Rusya’nın bu atılımı Türk tohumculuğu için çarpıcı bir örnek. Öncelikle gen düzenleme teknolojilerinin bitki ıslahı için kaçınılmaz olduğunu kabul edelim. Yöntem, özellikle yarıyol materyali gereksinimi içindeki tohumculuğumuza büyük katkı sağlayabilecektir. Koruma altındaki çeşitlerinin %58’inin yabancı olduğu tarımımıza millilik ruhunu vermek için, bu tip gelişmelerden zamanında yararlanmak zorundayız. Fakat yöntem tamamen moleküler düzeyde laboratuvarlarda gerçekleştiği için, Rus Bilimler Akademisi örneği, TÜBA (Türkiye Bilimler Akademisi), TUBİTAK gibi bakanlıklar üstü bir kurumca ele alınması gerekmektedir.
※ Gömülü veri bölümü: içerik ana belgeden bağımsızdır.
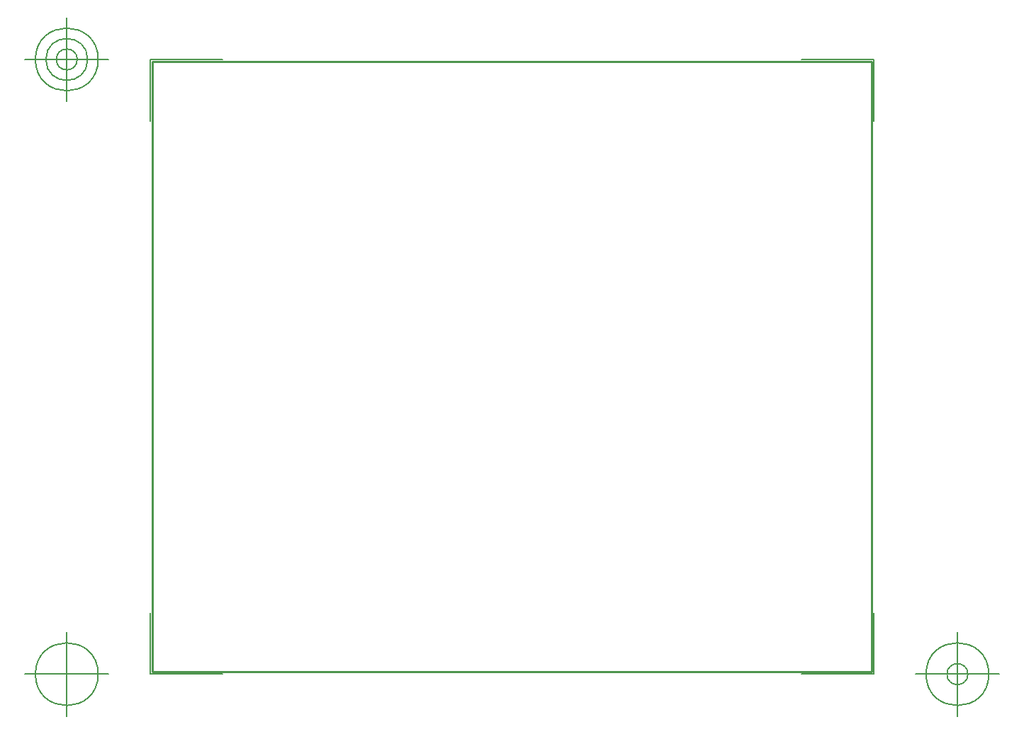
<source format=gbr>
G04 Generated by Ultiboard 14.0 *
%FSLAX24Y24*%
%MOIN*%

%ADD10C,0.0001*%
%ADD11C,0.0050*%
%ADD12C,0.0100*%


G04 ColorRGB FF14FF for the following layer *
%LNSilkscreen Bottom*%
%LPD*%
G54D10*
G54D11*
X25960Y4200D02*
X25960Y7095D01*
X25960Y4200D02*
X29362Y4200D01*
X59980Y4200D02*
X56578Y4200D01*
X59980Y4200D02*
X59980Y7095D01*
X59980Y33150D02*
X59980Y30255D01*
X59980Y33150D02*
X56578Y33150D01*
X25960Y33150D02*
X29362Y33150D01*
X25960Y33150D02*
X25960Y30255D01*
X23991Y4200D02*
X20054Y4200D01*
X22023Y2231D02*
X22023Y6169D01*
X20547Y4200D02*
G75*
D01*
G02X20547Y4200I1476J0*
G01*
X61949Y4200D02*
X65886Y4200D01*
X63917Y2231D02*
X63917Y6169D01*
X62441Y4200D02*
G75*
D01*
G02X62441Y4200I1476J0*
G01*
X63425Y4200D02*
G75*
D01*
G02X63425Y4200I492J0*
G01*
X23991Y33150D02*
X20054Y33150D01*
X22023Y31181D02*
X22023Y35119D01*
X20547Y33150D02*
G75*
D01*
G02X20547Y33150I1476J0*
G01*
X21039Y33150D02*
G75*
D01*
G02X21039Y33150I984J0*
G01*
X21531Y33150D02*
G75*
D01*
G02X21531Y33150I492J0*
G01*
X25960Y4200D02*
X25960Y7095D01*
X25960Y4200D02*
X29362Y4200D01*
X59980Y4200D02*
X56578Y4200D01*
X59980Y4200D02*
X59980Y7095D01*
X59980Y33150D02*
X59980Y30255D01*
X59980Y33150D02*
X56578Y33150D01*
X25960Y33150D02*
X29362Y33150D01*
X25960Y33150D02*
X25960Y30255D01*
X23991Y4200D02*
X20054Y4200D01*
X22023Y2231D02*
X22023Y6169D01*
X20547Y4200D02*
G75*
D01*
G02X20547Y4200I1476J0*
G01*
X61949Y4200D02*
X65886Y4200D01*
X63917Y2231D02*
X63917Y6169D01*
X62441Y4200D02*
G75*
D01*
G02X62441Y4200I1476J0*
G01*
X63425Y4200D02*
G75*
D01*
G02X63425Y4200I492J0*
G01*
X23991Y33150D02*
X20054Y33150D01*
X22023Y31181D02*
X22023Y35119D01*
X20547Y33150D02*
G75*
D01*
G02X20547Y33150I1476J0*
G01*
X21039Y33150D02*
G75*
D01*
G02X21039Y33150I984J0*
G01*
X21531Y33150D02*
G75*
D01*
G02X21531Y33150I492J0*
G01*
G54D12*
X26060Y4300D02*
X59880Y4300D01*
X59880Y33050D01*
X26060Y33050D01*
X26060Y4300D01*

M02*

</source>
Bu konuda bakanlıklar ve üniversitelerle sıkı işbirliği de kaçınılmazdır. İşin acı tarafı Türk tohumculuğu için gerekli yarıyol materyali (gereksinim duyulan gen, ıslahçı hattı) temini konusunda maalesef bir başka seçenek de bulunmamaktadır. Çünkü ülkemizde yarı yol materyalini sağlayacak şirket sistemi gelişmemiştir ve kamu da, bu konuda batı ülkelerinde olduğu gibi bir oluşuma pek hazır görünmemekte. İşte, bizlere düşen görev, tohumculuğumuzun geleceğini kurtarmak için farkındalık yaratmaktır.